French owners obtain seven year life extension for Scottish nuclear power plant

The reactor hall at Torness nuclear power plant
The reactor hall at Torness nuclear power plant

The Nuclear Industry Association, the UK trade body for the civil nuclear sector, has today welcomed the news that EDF Energy plans to extend the life of Torness nuclear power station, so that it will run until 2030.

The seven year life extension was announced by EDF Energy as it also said it was to extend the operation of a further three reactors in England.

The nuclear industry generates a third of all electricity produced in Scotland – EDF also own and operate Scotland’s other nuclear plant at Hunterston, near Largs.

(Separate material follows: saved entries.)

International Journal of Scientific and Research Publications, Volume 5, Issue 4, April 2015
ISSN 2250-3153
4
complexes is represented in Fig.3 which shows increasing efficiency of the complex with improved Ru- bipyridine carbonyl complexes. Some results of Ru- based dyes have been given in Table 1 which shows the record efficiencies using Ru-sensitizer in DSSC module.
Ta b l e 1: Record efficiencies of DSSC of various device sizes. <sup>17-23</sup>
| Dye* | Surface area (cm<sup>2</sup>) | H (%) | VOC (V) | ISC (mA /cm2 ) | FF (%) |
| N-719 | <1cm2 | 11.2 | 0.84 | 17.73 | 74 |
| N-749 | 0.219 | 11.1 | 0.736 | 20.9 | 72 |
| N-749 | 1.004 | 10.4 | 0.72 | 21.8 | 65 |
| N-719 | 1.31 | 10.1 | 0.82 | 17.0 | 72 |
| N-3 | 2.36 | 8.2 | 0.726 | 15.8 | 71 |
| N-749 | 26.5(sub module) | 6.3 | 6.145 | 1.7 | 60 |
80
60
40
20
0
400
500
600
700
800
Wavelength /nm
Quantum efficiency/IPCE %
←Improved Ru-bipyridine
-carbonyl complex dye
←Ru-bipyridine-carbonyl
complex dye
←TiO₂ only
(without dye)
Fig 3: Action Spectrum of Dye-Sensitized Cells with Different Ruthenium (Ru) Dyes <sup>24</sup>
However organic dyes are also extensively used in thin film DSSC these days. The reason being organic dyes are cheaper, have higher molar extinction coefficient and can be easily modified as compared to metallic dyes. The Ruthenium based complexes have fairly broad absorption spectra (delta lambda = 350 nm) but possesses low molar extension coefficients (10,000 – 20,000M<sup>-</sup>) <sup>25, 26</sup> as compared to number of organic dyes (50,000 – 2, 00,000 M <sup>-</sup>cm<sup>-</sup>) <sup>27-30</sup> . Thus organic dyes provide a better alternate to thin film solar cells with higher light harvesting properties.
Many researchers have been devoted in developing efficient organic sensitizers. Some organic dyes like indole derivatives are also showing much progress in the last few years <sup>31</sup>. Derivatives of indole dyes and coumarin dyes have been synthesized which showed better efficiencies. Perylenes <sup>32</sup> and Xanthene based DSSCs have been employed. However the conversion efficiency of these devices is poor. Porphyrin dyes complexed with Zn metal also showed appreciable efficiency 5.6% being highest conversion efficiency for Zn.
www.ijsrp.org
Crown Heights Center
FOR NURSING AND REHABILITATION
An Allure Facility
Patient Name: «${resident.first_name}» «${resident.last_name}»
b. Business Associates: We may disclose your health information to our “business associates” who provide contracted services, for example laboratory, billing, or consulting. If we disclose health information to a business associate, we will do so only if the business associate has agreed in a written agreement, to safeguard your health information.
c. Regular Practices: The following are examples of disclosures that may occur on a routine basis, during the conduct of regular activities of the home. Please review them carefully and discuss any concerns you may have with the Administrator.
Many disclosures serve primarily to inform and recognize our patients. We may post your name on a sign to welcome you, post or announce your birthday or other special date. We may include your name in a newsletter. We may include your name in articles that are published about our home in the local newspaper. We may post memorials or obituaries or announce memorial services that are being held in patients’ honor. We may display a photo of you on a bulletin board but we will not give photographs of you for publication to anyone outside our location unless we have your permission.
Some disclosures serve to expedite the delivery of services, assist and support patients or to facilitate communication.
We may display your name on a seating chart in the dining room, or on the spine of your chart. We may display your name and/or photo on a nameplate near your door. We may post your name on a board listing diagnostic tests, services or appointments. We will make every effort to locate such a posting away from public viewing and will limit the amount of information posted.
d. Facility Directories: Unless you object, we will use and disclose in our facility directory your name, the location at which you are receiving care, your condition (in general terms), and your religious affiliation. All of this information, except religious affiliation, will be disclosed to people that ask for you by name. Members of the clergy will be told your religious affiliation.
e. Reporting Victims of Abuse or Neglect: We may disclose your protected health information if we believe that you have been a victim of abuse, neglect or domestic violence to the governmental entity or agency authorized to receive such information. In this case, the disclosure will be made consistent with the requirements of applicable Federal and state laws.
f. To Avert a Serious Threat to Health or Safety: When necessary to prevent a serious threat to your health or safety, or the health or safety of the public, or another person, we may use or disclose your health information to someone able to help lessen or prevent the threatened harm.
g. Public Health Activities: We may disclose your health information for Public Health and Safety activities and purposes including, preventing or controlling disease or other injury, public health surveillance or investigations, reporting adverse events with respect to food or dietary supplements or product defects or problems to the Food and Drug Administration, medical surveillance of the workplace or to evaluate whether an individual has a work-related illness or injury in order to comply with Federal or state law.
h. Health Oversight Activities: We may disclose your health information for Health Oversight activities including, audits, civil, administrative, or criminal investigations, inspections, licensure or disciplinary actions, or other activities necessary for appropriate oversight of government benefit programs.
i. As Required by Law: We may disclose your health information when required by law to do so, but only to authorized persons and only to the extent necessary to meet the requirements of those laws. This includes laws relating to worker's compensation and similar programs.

Tom Greatrex, Chief Executive, Nuclear Industry Association, said: “Scotland’s nuclear power stations produce a third of all power generated here, so it is good news that Torness will operate for a further seven years to 2030, contributing to the total low carbon power generated in Scotland.

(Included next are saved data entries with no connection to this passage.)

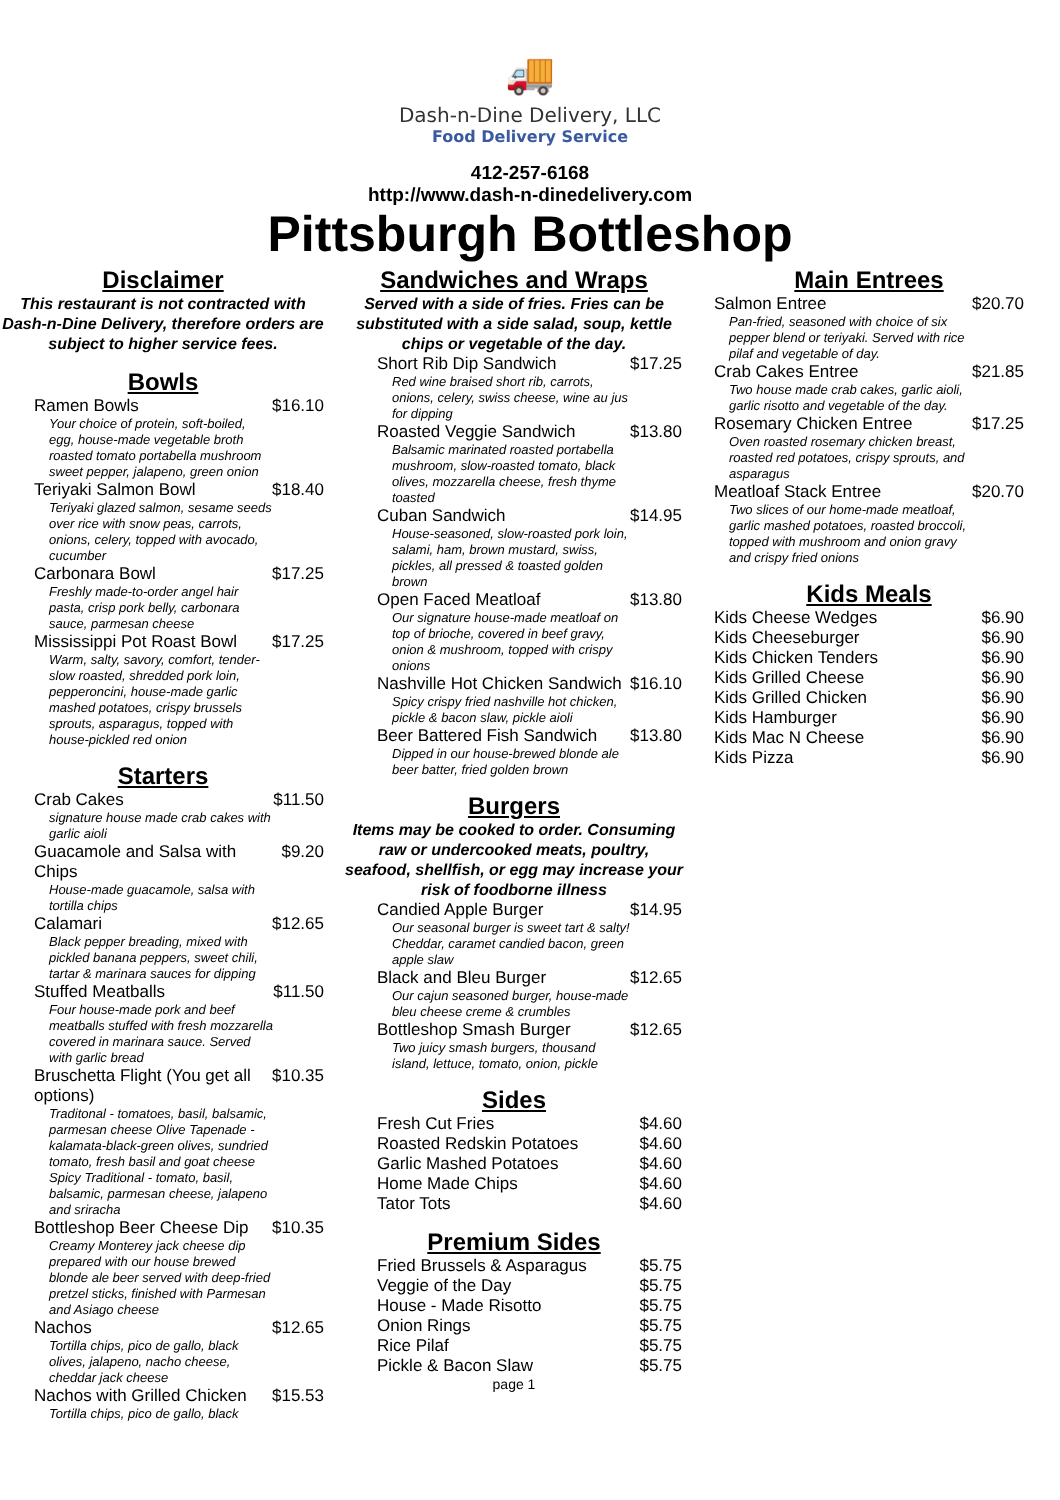🚚
Dash-n-Dine Delivery, LLC
Food Delivery Service
412-257-6168
http://www.dash-n-dinedelivery.com
Pittsburgh Bottleshop
Disclaimer
This restaurant is not contracted with Dash-n-Dine Delivery, therefore orders are subject to higher service fees.
Bowls
| Ramen Bowls | $16.10 |
| Your choice of protein, soft-boiled, egg, house-made vegetable broth roasted tomato portabella mushroom sweet pepper, jalapeno, green onion | |
| Teriyaki Salmon Bowl | $18.40 |
| Teriyaki glazed salmon, sesame seeds over rice with snow peas, carrots, onions, celery, topped with avocado, cucumber | |
| Carbonara Bowl | $17.25 |
| Freshly made-to-order angel hair pasta, crisp pork belly, carbonara sauce, parmesan cheese | |
| Mississippi Pot Roast Bowl | $17.25 |
| Warm, salty, savory, comfort, tender-slow roasted, shredded pork loin, pepperoncini, house-made garlic mashed potatoes, crispy brussels sprouts, asparagus, topped with house-pickled red onion | |
Starters
| Crab Cakes | $11.50 |
| signature house made crab cakes with garlic aioli | |
| Guacamole and Salsa with Chips | $9.20 |
| House-made guacamole, salsa with tortilla chips | |
| Calamari | $12.65 |
| Black pepper breading, mixed with pickled banana peppers, sweet chili, tartar & marinara sauces for dipping | |
| Stuffed Meatballs | $11.50 |
| Four house-made pork and beef meatballs stuffed with fresh mozzarella covered in marinara sauce. Served with garlic bread | |
| Bruschetta Flight (You get all options) | $10.35 |
| Traditonal - tomatoes, basil, balsamic, parmesan cheese Olive Tapenade - kalamata-black-green olives, sundried tomato, fresh basil and goat cheese Spicy Traditional - tomato, basil, balsamic, parmesan cheese, jalapeno and sriracha | |
| Bottleshop Beer Cheese Dip | $10.35 |
| Creamy Monterey jack cheese dip prepared with our house brewed blonde ale beer served with deep-fried pretzel sticks, finished with Parmesan and Asiago cheese | |
| Nachos | $12.65 |
| Tortilla chips, pico de gallo, black olives, jalapeno, nacho cheese, cheddar jack cheese | |
| Nachos with Grilled Chicken | $15.53 |
| Tortilla chips, pico de gallo, black | |
Sandwiches and Wraps
Served with a side of fries. Fries can be substituted with a side salad, soup, kettle chips or vegetable of the day.
| Short Rib Dip Sandwich | $17.25 |
| Red wine braised short rib, carrots, onions, celery, swiss cheese, wine au jus for dipping | |
| Roasted Veggie Sandwich | $13.80 |
| Balsamic marinated roasted portabella mushroom, slow-roasted tomato, black olives, mozzarella cheese, fresh thyme toasted | |
| Cuban Sandwich | $14.95 |
| House-seasoned, slow-roasted pork loin, salami, ham, brown mustard, swiss, pickles, all pressed & toasted golden brown | |
| Open Faced Meatloaf | $13.80 |
| Our signature house-made meatloaf on top of brioche, covered in beef gravy, onion & mushroom, topped with crispy onions | |
| Nashville Hot Chicken Sandwich | $16.10 |
| Spicy crispy fried nashville hot chicken, pickle & bacon slaw, pickle aioli | |
| Beer Battered Fish Sandwich | $13.80 |
| Dipped in our house-brewed blonde ale beer batter, fried golden brown | |
Burgers
Items may be cooked to order. Consuming raw or undercooked meats, poultry, seafood, shellfish, or egg may increase your risk of foodborne illness
| Candied Apple Burger | $14.95 |
| Our seasonal burger is sweet tart & salty! Cheddar, caramet candied bacon, green apple slaw | |
| Black and Bleu Burger | $12.65 |
| Our cajun seasoned burger, house-made bleu cheese creme & crumbles | |
| Bottleshop Smash Burger | $12.65 |
| Two juicy smash burgers, thousand island, lettuce, tomato, onion, pickle | |
Sides
| Fresh Cut Fries | $4.60 |
| Roasted Redskin Potatoes | $4.60 |
| Garlic Mashed Potatoes | $4.60 |
| Home Made Chips | $4.60 |
| Tator Tots | $4.60 |
Premium Sides
| Fried Brussels & Asparagus | $5.75 |
| Veggie of the Day | $5.75 |
| House - Made Risotto | $5.75 |
| Onion Rings | $5.75 |
| Rice Pilaf | $5.75 |
| Pickle & Bacon Slaw | $5.75 |
page 1
Main Entrees
| Salmon Entree | $20.70 |
| Pan-fried, seasoned with choice of six pepper blend or teriyaki. Served with rice pilaf and vegetable of day. | |
| Crab Cakes Entree | $21.85 |
| Two house made crab cakes, garlic aioli, garlic risotto and vegetable of the day. | |
| Rosemary Chicken Entree | $17.25 |
| Oven roasted rosemary chicken breast, roasted red potatoes, crispy sprouts, and asparagus | |
| Meatloaf Stack Entree | $20.70 |
| Two slices of our home-made meatloaf, garlic mashed potatoes, roasted broccoli, topped with mushroom and onion gravy and crispy fried onions | |
Kids Meals
| Kids Cheese Wedges | $6.90 |
| Kids Cheeseburger | $6.90 |
| Kids Chicken Tenders | $6.90 |
| Kids Grilled Cheese | $6.90 |
| Kids Grilled Chicken | $6.90 |
| Kids Hamburger | $6.90 |
| Kids Mac N Cheese | $6.90 |
| Kids Pizza | $6.90 |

 “Nuclear, along with wind, solar and hydro power, now together make up three quarters of the power supply generated in Scotland and are all low carbon energy sources.

Tom Greatrex
Tom Greatrex

“Although Scotland continues to import power from the rest of the UK when wind is limited, our nuclear power stations provide secure, low carbon power to households and businesses, and support more than 3,750 skilled jobs throughout Scotland.”

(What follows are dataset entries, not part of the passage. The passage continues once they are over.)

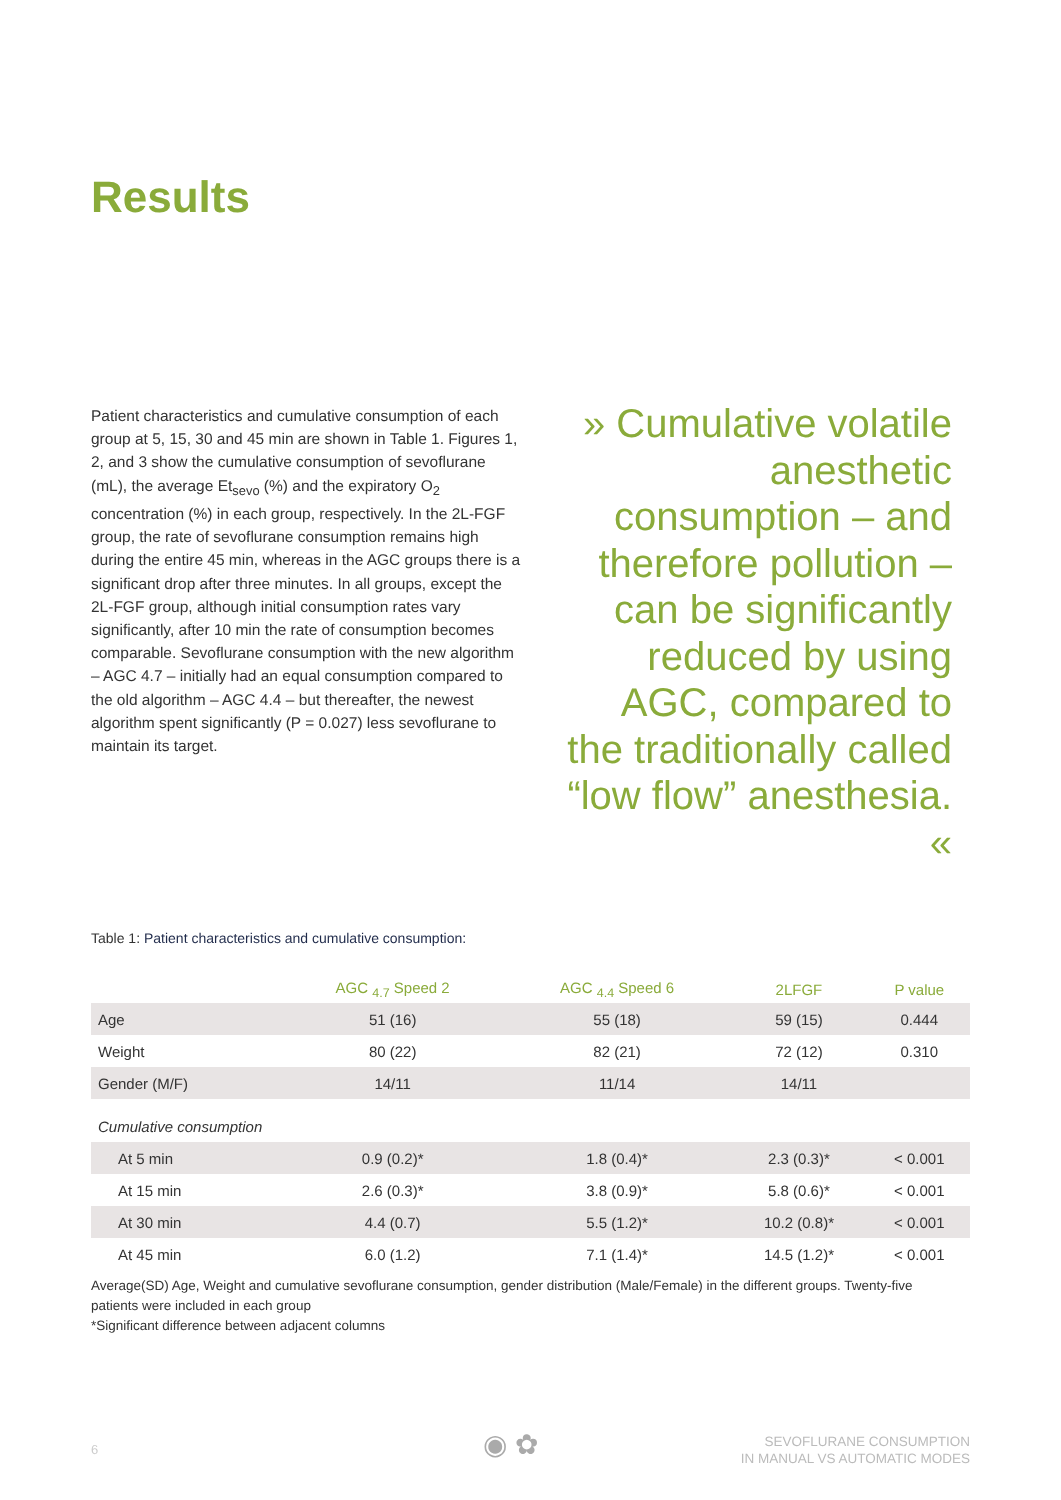Results
Patient characteristics and cumulative consumption of each group at 5, 15, 30 and 45 min are shown in Table 1. Figures 1, 2, and 3 show the cumulative consumption of sevoflurane (mL), the average Et<sub>sevo</sub> (%) and the expiratory O<sub>2</sub> concentration (%) in each group, respectively. In the 2L-FGF group, the rate of sevoflurane consumption remains high during the entire 45 min, whereas in the AGC groups there is a significant drop after three minutes. In all groups, except the 2L-FGF group, although initial consumption rates vary significantly, after 10 min the rate of consumption becomes comparable. Sevoflurane consumption with the new algorithm – AGC 4.7 – initially had an equal consumption compared to the old algorithm – AGC 4.4 – but thereafter, the newest algorithm spent significantly (P = 0.027) less sevoflurane to maintain its target.
» Cumulative volatile anesthetic consumption – and therefore pollution – can be significantly reduced by using AGC, compared to the traditionally called “low flow” anesthesia. «
Table 1: Patient characteristics and cumulative consumption:
| | AGC <sub>4.7</sub> Speed 2 | AGC <sub>4.4</sub> Speed 6 | 2LFGF | P value |
| --- | --- | --- | --- | --- |
| Age | 51 (16) | 55 (18) | 59 (15) | 0.444 |
| Weight | 80 (22) | 82 (21) | 72 (12) | 0.310 |
| Gender (M/F) | 14/11 | 11/14 | 14/11 | |
| Cumulative consumption | | | | |
| At 5 min | 0.9 (0.2)* | 1.8 (0.4)* | 2.3 (0.3)* | < 0.001 |
| At 15 min | 2.6 (0.3)* | 3.8 (0.9)* | 5.8 (0.6)* | < 0.001 |
| At 30 min | 4.4 (0.7) | 5.5 (1.2)* | 10.2 (0.8)* | < 0.001 |
| At 45 min | 6.0 (1.2) | 7.1 (1.4)* | 14.5 (1.2)* | < 0.001 |
Average(SD) Age, Weight and cumulative sevoflurane consumption, gender distribution (Male/Female) in the different groups. Twenty-five patients were included in each group
*Significant difference between adjacent columns
6 ◉ ✿
SEVOFLURANE CONSUMPTION
IN MANUAL VS AUTOMATIC MODES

EDF also announced similar life extensions for the following nuclear plants in England; –

  • Scheduled closure dates for Heysham 1 and Hartlepool extended by five years to 2024
  • Scheduled closure dates for Heysham 2 extended by seven years to 2030

EDF’s underlying operating profit (EBIT) in 2015 was £664 million – 15% lower than in 2014 (£783m) as a result of its ongoing investment programme.

EDF is re-investing all of its operational profit – and more –  back into the business, with more than £1.3 billion being spent on its existing nuclear and coal stations, renewables and on its new nuclear project, Hinkley Point C.

However, EDF’s nuclear power output last year was 60.6TWh –  its highest level for 10 years and 50% higher than in 2008 when EDF Energy acquired the stations.

Chief Executive Vincent de Rivaz said: “Our continuing investment, our expertise and the professional relationship we have with the safety regulator means we can safely prolong the operating life of our nuclear power stations.  Their excellent output shows that reliability is improving whilst their safety and environmental performance is higher than ever.

“In today’s extremely challenging market conditions, our belief that Government policy will be maintained and strengthened gives us the confidence to invest in our nuclear stations. This gives customers the best value low carbon electricity available.”